# Check your understanding:
(A) List every company or organization named in the article on AOL blocking phishing sites.
(B) Carry on the article on AOL blocking phishing sites from the point where it stops.

AOL Begins Blocking Phishing Sites

In a major initiative to combat the growing threat of identity theft scams, AOL announced it will begin to work internally and with partners to identify and block member access to phishing sites. AOL says the blocks affect only dangerous sites, and will not be extended to censor questionable content.

The move will be the first time AOL has made a concerted effort to prevent its members from reaching the dark corners of the Web. The company previously only blocked small numbers of sites on an "ad hoc basis" based on "internal referrals during work hours," a company spokesperson told BetaNews.

Phishing is the designation given to a class of socially engineered attacks -- generally carried out like spam via e-mail -- that steal consumers' passwords, credit card numbers and other personally identifiable information. Very often these scams look like genuine e-mails from companies such as PayPal and eBay.

# Dataset content:
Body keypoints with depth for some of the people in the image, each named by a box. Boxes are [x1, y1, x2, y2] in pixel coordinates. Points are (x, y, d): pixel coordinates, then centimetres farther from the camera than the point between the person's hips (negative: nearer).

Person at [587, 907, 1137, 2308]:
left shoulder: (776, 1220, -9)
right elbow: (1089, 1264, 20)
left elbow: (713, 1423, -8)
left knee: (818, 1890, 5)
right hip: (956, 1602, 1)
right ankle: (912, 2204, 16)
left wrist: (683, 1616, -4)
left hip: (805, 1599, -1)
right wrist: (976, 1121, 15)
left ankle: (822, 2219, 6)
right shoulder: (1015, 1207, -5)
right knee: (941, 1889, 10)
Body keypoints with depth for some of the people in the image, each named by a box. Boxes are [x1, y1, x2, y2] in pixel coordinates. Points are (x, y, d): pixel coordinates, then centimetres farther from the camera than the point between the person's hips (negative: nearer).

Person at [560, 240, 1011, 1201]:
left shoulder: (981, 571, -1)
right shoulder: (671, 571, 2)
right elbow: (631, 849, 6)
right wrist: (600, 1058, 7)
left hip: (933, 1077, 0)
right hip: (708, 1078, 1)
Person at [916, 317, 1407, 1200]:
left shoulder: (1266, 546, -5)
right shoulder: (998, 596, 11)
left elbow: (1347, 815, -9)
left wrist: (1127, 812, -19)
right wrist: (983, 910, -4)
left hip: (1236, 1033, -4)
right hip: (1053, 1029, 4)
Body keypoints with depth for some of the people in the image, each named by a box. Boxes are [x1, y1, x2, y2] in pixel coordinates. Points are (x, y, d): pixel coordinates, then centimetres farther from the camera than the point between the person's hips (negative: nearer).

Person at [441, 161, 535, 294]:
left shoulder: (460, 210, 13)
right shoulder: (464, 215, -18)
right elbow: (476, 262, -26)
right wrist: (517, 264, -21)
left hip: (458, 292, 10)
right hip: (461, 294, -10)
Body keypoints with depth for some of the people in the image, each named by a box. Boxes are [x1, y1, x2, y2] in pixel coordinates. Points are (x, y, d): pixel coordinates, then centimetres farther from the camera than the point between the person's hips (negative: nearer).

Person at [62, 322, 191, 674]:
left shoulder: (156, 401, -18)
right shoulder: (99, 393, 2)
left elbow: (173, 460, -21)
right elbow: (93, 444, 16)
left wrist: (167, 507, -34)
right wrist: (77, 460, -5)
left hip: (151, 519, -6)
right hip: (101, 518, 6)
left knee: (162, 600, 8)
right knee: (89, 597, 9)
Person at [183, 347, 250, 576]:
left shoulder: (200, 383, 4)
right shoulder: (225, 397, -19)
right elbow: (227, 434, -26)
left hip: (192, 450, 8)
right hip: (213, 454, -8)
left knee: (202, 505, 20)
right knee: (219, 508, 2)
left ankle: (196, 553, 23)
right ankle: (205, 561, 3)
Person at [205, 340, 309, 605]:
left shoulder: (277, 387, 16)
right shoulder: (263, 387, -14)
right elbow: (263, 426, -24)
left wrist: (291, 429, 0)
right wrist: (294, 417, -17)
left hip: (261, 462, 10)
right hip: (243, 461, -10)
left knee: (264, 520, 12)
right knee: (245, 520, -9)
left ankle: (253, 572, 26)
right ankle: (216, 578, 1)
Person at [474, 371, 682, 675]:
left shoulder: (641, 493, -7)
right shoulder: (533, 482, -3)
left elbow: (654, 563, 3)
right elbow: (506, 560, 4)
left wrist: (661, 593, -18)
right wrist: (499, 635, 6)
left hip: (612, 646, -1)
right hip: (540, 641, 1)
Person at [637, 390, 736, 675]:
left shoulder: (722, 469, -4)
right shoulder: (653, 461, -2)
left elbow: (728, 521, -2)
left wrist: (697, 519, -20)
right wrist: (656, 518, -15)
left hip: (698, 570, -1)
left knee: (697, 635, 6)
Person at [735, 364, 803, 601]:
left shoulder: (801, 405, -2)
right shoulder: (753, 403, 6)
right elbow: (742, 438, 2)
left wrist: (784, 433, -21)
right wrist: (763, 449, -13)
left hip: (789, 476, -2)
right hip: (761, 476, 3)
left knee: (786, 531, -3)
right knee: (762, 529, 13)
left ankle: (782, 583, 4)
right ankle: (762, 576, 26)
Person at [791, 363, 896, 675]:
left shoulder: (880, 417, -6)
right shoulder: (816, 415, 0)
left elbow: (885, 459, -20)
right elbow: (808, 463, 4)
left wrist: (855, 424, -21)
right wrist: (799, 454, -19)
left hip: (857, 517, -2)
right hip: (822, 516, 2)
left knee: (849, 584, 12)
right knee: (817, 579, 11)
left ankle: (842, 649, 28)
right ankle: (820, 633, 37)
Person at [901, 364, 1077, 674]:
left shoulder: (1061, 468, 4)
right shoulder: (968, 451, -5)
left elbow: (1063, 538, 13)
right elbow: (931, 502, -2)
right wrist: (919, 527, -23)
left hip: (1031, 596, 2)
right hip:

# Exercise answers:
(A) AOL, BetaNews, PayPal, eBay

(B)
To keep its users protected from phishing, AOL is joining forces with Cyota, an anti-fraud and security solution provider for financial institutions. When a site is blocked, any AOL member who tries to visit the page will encounter a notice explaining the danger.

"This system functions like a 24-hour-a-day phishing SWAT team, using a variety of sources to try to identify and block phishing sites around the clock," AOL spokesperson Andrew Weinstein explained to BetaNews. "So, if an attack is identified at 4am, we will try to block it before our members have their first cup of coffee and check their morning e-mail."

AOL downplayed concerns that such blocking could open the door for censoring content the company deems inappropriate, saying phishing sites do not fall into a grey area.

"They are dangerous and illegal sites that are trying to steal personal and financial information from our members, and we will take aggressive steps to protect our members from such criminals," said Weinstein. "When the bridge is out, it makes perfect sense to put up a 'road closed' sign."

Weinstein said that all sites are thoroughly reviewed before being blocked, and if a legitimate site slipped through, it could easily be unblocked.

AOL isn't the only industry leader tackling the phishing problem. Microsoft recently filed 117 lawsuits against alleged phishing site operators. Technology companies and law enforcement also teamed up to crack down on phishing by launching the Digital PhishNet program last December.